Nesse contexto, Durkheim (2007) reconhece que no processo de coerção pode haver resistência de alguma forma, mas que para libertar-se das regras imperativas ao ser, este tem de lutar. Ainda assim, segundo o autor, esse processo de resistência é apenas mais uma prova do caráter imperativo do fato. Sendo assim, mesmo que alguns núcleos familiares primem, de alguma forma, por educar seus filhos de maneira a não considerar os critérios de gênero, esses mesmos pais encontrarão barreiras para tal. Isso porque a criança ao interagir com outras – na escola, por exemplo – terá contato com outras educações, que provavelmente já terão essa coação social cristalizada.  

Sob esta perspectiva, faz-se a discussão da dicotomia entre o subjetivo do ser e o aspecto objetivo. Por estar em um estágio peculiar de desenvolvimento da subjetividade, a criança ainda não possui suas faculdades de vida formadas; o fato é que esta faculdade (assim como a subjetividade) é limitada a uma objetividade ligada a um comportamento social normatizado que é passado a ela pela educação.
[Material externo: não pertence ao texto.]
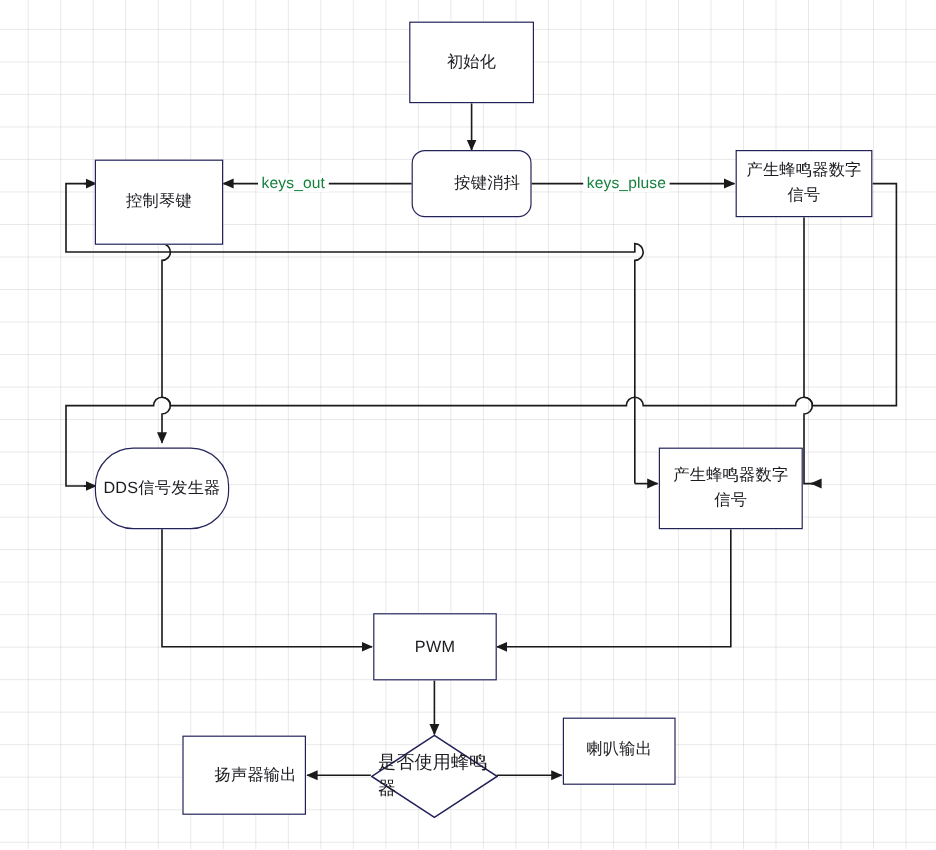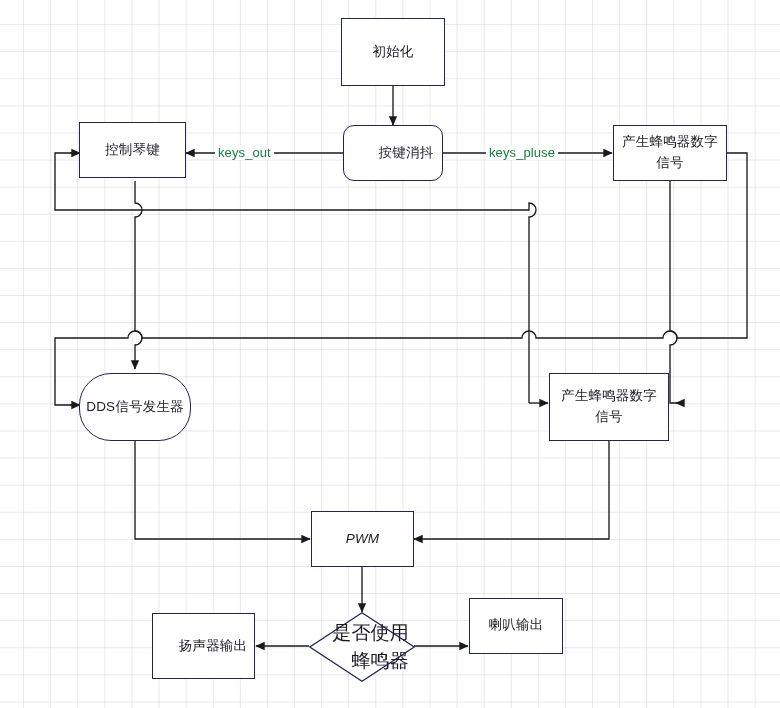--- a/index.html
+++ b/index.html
@@ -120,7 +120,7 @@
     <span>初始化</span>
   </div>
 
-  <div class="node" style="left:79px; top:122px; width:107px; height:56px;">
+  <div class="node" style="left:79px; top:133px; width:107px; height:71px;">
     <span>控制琴键</span>
   </div>
 

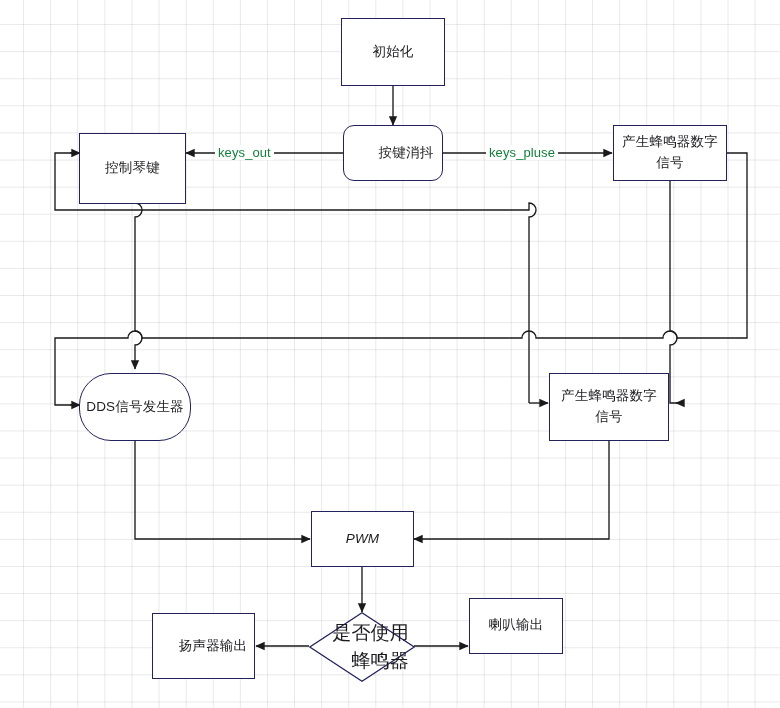--- a/index.html
+++ b/index.html
@@ -140,7 +140,7 @@
     <span>产生蜂鸣器数字信号</span>
   </div>
 
-  <div class="node" style="left:311px; top:511px; width:103px; height:56px;font-style:italic;">
+  <div class="node" style="left:311px; top:511px; width:103px; height:56px;">
     <span>PWM</span>
   </div>
 

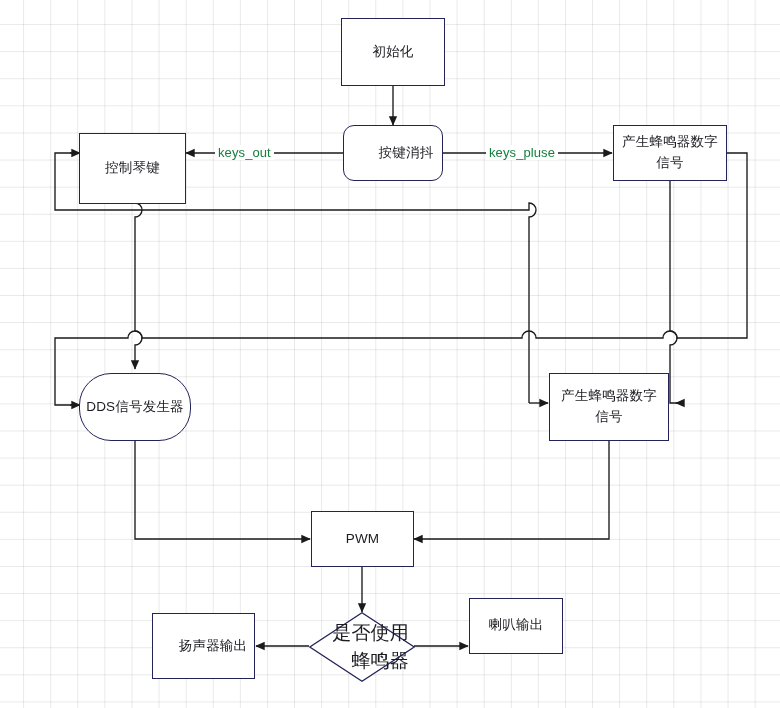--- a/index.html
+++ b/index.html
@@ -59,9 +59,9 @@
   .diamond-label {
     position: relative;
     z-index: 2;
-    font-size: 19px;
+    font-size: 15px;
     line-height: 1.5;
-    text-align: right;
+    text-align: left;
   }
   .edge-label {
     position: absolute;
Como assinala Durkheim (2007), o fato social tem uma propriedade de formar-se fora das consciências individuais – aqui caracterizado como subjetividade – a qual é “dominada” pela força exterior, entendida como a coerção objetiva passada pela educação. Ao possuir essa característica, o fenômeno deixa de ser orgânico e natural, já que passa a ser simples representações de condutas convencionadas na vida em sociedade. 

Fugindo de lógicas puramente deterministas, o debate suscita algumas questões pertinentes, como: “em que medida certas convenções culturais impactam nas faculdades e no comportamento do ser adulto?”; “quais escolhas futuras do ser podem estar condicionadas a limitadores impostos desde criança?”; “a relativização da liberdade do sujeito”. 


Referências 

DURKHEIM, E. As Regras do Método Sociológico. São Paulo: Martins Fontes, 2007.